The Clippers noticed what a good job he did, and how well he handled things after losing his GM powers to Lawrence Frank. That’s why they have rewarded him with a contract extension (the details of which are not yet public).

“I am proud of the success we have had here over the last five seasons, but there is more work to be done,” said Rivers in a statement released by the team. “We are coming off a year where our team battled through many challenges and much adversity, proving deep talent and even greater potential. I am looking forward to getting back to work on the court to develop our players and compete with the NBA’s elite.”

“Doc is one of the top coaches in the NBA, coming off one of his finest seasons since joining the Clippers,” Clippers’ owner Steve Ballmer said in a statement. “We trust Doc to lead a competitive, tough, hard-working team while upholding a culture of accountability expected to resonate throughout the organization.”

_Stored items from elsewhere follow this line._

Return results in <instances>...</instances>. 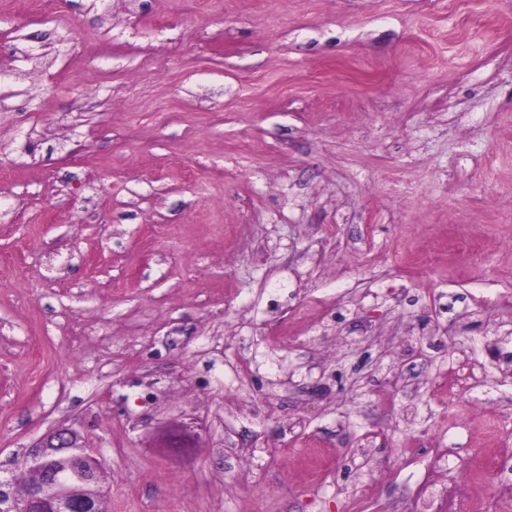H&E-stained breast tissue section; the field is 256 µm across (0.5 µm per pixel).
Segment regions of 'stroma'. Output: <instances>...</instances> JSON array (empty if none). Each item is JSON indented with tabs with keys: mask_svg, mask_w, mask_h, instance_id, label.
Wrapping results in <instances>:
<instances>
[{
	"mask_svg": "<svg viewBox=\"0 0 512 512\" xmlns=\"http://www.w3.org/2000/svg\"><path fill=\"white\" fill-rule=\"evenodd\" d=\"M491 417L512 0H0V468L63 425L109 512H399Z\"/></svg>",
	"mask_w": 512,
	"mask_h": 512,
	"instance_id": "stroma-1",
	"label": "stroma"
}]
</instances>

Rivers was entering the final year of his contract, and neither side wanted him to be in a lame duck status.

For a Clippers franchise in transition, this is a stabilizing move. CP3 and Griffin are gone, DeAndre Jordan can be a free agent this summer, and Los Angeles has some big-picture questions about the direction to take the team it needs to answer. Unlike in Boston, Rivers is going to stick around for this restructuring.

Plus, this is good for Rivers, who makes no secret of the fact he likes living in Los Angeles. He has a comfort level with the city and the organization. Rivers likely took a healthy pay cut from the more than $10 million a year he was getting to be coach and GM, but it’s still good money and an organization he likes. So he is sticking around.